Para nós, Guarani, e para populações indígenas de modo geral, a terra é uma corpa viva. A terra é nossa mãe, Nhandesy Ete, é a mãe de todos os seres humanos e não humanos da terra. Por isso, os Guarani entendem que a terra é uma corpa feminina que se movimenta de forma circular.
Na percepção Guarani, a Nhandesy Ete é ywy rupa – um berço de todos os seres da terra. Portanto, essa curadoria pensa o território através das narrativas de uma mulher, mãe que alimenta, incansavelmente, jorrando sua corpa como as tintas que são lançadas e que se espalham nas telas, abrindo caminhos de forma histérica e abarcando todas as possibilidades de percursos educativos da maneira mais generosa possível.
É a criadora que zela por suas criaturas, gesta, gera, ampara, nutre e cuida. Que se doa completamente aos seus, percebendo neles o reflexo do seu próprio ser. Uma extensão de si fora da corpa. A mãe que segue as concepções que cultivou na vida para transmitir aos seus filhos. Uma criadora que faz de seus filhos um pedaço de si mesma, até que chega um momento em que eles começam a desenvolver traços individuais, únicos, distintos dos dela.
São nesses reflexos de mãe-mulher/corpa-terra, onde todas nós carregamos traços de Nhandesy Ete, que nos vemos como criadoras de nossos próprios filhos e filhas, que se desenvolvem a partir de nós, nunca deixando de ser parte de nós, ao mesmo tempo que se desdobram e tornam-se “si”. Lívia Moura transporta esse sentimento não apenas como criadora-artista, mas como criadora-mãe.

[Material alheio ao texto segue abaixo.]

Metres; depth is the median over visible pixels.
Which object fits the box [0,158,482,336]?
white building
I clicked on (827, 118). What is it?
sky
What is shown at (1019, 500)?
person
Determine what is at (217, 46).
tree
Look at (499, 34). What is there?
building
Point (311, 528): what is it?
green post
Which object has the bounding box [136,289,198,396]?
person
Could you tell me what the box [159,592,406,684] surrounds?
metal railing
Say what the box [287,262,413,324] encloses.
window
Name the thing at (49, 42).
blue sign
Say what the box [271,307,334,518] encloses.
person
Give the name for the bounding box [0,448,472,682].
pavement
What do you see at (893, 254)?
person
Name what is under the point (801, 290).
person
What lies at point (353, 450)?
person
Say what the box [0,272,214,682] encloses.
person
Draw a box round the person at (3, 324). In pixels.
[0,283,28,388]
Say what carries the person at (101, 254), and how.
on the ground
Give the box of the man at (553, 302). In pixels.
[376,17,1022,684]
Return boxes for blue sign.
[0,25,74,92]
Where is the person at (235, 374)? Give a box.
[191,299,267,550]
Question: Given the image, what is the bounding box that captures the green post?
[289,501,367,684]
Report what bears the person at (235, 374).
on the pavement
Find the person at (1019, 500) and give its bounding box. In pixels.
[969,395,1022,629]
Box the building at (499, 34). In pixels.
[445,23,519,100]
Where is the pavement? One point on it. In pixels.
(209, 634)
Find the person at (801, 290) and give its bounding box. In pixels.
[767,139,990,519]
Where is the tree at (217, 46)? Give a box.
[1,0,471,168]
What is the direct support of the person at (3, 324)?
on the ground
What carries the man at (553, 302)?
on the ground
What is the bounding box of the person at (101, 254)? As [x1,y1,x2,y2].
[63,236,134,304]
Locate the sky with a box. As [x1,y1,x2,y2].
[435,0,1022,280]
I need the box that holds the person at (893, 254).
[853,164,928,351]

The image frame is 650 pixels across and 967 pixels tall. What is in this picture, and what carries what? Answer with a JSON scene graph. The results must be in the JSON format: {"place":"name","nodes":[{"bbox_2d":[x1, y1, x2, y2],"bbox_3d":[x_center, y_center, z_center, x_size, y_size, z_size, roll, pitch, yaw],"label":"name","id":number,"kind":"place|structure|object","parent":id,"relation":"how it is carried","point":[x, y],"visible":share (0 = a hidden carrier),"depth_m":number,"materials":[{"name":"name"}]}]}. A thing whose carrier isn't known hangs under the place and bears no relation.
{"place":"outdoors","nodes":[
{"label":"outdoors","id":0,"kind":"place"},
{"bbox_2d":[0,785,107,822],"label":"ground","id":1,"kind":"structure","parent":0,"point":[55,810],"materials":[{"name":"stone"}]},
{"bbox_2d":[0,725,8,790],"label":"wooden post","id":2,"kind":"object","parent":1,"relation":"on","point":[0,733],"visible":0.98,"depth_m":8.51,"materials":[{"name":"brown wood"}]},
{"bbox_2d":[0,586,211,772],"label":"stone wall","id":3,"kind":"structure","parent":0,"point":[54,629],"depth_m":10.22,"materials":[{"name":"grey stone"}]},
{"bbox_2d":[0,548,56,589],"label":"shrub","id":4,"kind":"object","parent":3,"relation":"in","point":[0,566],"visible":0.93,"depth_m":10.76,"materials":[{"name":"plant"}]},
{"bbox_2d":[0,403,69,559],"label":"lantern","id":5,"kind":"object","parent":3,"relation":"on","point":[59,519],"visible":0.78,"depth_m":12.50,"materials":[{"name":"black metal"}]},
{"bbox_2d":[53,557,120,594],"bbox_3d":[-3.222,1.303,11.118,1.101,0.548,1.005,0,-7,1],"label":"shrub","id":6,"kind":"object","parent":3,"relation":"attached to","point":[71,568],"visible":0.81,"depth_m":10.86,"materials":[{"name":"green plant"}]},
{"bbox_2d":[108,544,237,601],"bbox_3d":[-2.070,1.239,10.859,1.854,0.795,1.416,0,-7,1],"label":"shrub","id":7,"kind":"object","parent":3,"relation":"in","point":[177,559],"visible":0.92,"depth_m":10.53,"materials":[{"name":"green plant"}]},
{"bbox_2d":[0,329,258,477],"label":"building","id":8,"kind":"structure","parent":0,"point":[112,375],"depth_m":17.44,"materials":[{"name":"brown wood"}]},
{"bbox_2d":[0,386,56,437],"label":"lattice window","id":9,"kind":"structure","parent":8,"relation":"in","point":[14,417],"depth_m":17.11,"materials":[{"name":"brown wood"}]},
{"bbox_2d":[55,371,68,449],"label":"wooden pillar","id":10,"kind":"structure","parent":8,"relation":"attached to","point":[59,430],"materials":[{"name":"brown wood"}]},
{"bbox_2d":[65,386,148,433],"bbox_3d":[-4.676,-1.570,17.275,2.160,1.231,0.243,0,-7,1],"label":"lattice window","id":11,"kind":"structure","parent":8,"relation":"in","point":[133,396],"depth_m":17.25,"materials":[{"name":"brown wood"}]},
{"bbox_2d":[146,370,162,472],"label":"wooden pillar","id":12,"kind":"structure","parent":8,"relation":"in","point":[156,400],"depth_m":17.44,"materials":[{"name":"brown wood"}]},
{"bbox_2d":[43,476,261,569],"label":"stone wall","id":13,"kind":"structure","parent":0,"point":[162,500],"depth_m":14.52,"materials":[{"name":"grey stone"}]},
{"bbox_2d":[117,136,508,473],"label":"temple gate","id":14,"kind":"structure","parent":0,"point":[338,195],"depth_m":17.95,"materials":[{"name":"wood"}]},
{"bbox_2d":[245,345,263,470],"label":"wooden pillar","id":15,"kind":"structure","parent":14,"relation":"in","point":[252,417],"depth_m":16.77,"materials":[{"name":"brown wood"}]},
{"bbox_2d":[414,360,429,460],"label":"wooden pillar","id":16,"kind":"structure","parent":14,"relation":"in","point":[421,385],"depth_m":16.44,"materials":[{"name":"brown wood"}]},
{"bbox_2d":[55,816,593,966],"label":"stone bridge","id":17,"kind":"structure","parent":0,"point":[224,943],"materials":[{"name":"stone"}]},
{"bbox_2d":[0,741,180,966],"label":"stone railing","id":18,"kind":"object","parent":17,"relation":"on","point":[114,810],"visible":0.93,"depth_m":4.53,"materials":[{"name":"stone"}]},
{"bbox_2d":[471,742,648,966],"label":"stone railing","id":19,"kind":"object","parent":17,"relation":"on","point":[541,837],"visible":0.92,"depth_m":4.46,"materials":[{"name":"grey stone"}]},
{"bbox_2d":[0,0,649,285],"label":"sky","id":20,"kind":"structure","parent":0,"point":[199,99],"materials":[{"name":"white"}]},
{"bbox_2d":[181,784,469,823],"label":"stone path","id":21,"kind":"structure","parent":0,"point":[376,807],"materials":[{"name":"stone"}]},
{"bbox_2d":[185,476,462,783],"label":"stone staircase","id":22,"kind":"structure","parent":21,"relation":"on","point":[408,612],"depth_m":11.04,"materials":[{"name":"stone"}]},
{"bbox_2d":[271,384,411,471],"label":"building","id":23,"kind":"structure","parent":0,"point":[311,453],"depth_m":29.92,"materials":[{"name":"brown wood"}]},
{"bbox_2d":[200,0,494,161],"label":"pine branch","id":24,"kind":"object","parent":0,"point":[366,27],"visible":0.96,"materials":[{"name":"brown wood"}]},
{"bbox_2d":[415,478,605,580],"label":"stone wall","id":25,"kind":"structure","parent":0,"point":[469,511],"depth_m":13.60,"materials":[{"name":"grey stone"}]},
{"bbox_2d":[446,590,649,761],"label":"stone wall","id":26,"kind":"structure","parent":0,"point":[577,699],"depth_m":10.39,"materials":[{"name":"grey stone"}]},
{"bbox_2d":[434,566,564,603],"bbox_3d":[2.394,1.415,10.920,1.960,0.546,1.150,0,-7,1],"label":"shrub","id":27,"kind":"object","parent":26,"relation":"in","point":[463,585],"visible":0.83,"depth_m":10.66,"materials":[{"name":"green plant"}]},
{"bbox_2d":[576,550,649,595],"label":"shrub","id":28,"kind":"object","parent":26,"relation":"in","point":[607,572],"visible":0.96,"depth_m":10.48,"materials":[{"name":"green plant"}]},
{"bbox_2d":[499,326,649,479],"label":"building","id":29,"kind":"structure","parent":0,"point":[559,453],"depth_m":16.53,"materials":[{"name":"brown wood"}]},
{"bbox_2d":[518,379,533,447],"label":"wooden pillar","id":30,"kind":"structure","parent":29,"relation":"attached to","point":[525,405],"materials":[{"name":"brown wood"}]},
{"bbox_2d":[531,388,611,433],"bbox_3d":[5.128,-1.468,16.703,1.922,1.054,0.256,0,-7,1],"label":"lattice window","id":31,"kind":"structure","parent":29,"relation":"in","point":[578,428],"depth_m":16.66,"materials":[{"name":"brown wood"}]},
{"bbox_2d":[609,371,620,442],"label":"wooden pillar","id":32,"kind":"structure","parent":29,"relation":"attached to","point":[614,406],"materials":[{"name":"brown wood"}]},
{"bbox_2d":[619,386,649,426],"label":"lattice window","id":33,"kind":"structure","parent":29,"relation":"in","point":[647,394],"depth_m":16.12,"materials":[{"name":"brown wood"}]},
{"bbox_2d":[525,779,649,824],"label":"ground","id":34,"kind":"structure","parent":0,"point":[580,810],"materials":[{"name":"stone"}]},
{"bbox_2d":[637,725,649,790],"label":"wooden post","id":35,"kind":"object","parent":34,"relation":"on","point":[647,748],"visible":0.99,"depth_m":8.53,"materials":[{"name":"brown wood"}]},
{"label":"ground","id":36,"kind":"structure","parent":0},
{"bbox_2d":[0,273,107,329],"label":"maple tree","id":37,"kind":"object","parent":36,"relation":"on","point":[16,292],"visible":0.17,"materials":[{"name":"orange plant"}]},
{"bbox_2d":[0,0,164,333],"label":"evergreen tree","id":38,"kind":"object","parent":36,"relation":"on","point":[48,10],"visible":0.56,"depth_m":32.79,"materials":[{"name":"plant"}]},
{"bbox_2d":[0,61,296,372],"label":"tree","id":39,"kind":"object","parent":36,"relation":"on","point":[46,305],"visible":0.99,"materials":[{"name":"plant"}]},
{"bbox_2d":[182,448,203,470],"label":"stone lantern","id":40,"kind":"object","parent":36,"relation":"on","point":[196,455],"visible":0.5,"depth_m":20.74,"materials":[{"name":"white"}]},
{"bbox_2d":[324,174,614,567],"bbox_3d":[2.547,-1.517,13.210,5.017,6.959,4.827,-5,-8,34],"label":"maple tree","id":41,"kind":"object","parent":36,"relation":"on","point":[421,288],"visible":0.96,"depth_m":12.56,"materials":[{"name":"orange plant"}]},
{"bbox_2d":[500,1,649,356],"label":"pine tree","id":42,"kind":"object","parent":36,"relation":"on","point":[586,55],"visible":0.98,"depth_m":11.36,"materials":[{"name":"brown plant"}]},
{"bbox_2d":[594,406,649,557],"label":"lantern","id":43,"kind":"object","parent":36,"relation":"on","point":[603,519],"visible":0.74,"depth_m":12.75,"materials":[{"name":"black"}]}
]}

Em sua primeira tentativa de pintura, seus filhos Teo e Kito atacam as telas com cores e formas aleatórias, que por meros segundos incomodam Lívia por eliminarem dela a possibilidade da tela em branco e o impedimento de conceber ali de uma forma que ela teria planejado. Até que percebe algo maior: uma lição que, dessa vez, seus filhos lhe dão – a liberdade de produzir com menos restrições, sem se preocupar com a imagem final, mas deixando que o processo flua naturalmente. E assim, Lívia cria a partir de seus filhos, num suposto gesto contrário ao de ser mãe-artista-geradora, permitindo que o acaso aconteça e se tornando aprendiz-experimentadora.
As marcas que foram geradas remetem às topografias geográficas da Serra da Mantiqueira, atual residência da artista, com seus rios que percorrem sinuosos e distintos vales. As tintas, produzidas organicamente a partir dos minerais naturais extraídos diretamente da região, tomam conta das telas organicamente desenhando as formas de suas origens. As cores invadem umas às outras, como os ricos minérios que invadem, mas coabitam todo o território da região. A partir dessas demarcações, Lívia intervém com detalhes que remetem a estruturas orgânicas como cogumelos, esqueletos de folhas, algas ou até mesmo formas mais abstratas que se assemelham aos entranhamentos de matérias orgânicas. Essas são as grafias que surgem da terra, com material que vem das montanhas, ricos em uma gama de minerais, produzindo as diversas tonalidades.
Nhandesy Ete, dessa vez, provém não apenas a matéria, dando a sua filha seus nutrientes e suas formas, mas age inclusive como co-criadora e guia para que Lívia cuide de suas criaturas. A mãe gera seus filhos, que por sua vez se desdobram em reflexos distintos daquela que os gerou. Nhandesy Ete potencializa o território para que Lívia transite como mulher, matéria e mãe.
O percurso de uma mãe para o povo Guarani é uma caminhada longa. São nas caminhadas que se faz no território o bem-estar dos seres da terra – os filhos e filhas de Nhandesy Ete. Este modo de movimento circular das corpas está associado ao bem-estar dos seres da terra. Isso só é possível desenvolver onde há um entendimento dessas corpas como mães e mulheres para conseguirem descansar a sua histeria de ciclo.
Nós, mulheres, carregamos a pressão de termos que atender todas as demandas sociais impostas sobre nós: temos que ser mães, trabalhadoras, esposas, amantes, benfeitoras, calmas, tranquilas, ativas, sensatas, inteligentes, sensuais e entregar tudo que demandam de nós sem nos perder. No momento em que começamos a questionar essa violenta pressão de sermos sempre super-mulheres, somos então submetidas como loucas, ou histéricas. Assim como a história de Nhandesy Ete, temos que nos atentar à preservação desta mãe, da criadora, que está sempre doando de si, porém nunca recebendo de volta. Apesar da nossa potência como criadoras, também temos que ser cuidadas como criaturas, entendendo a necessidade de poder doar de volta para ela. Mas este é um longo caminho. A corpa da mãe é um caminho a ser percorrido nesses percursos longos. O caminho longo é potentia mater sempre em movimento.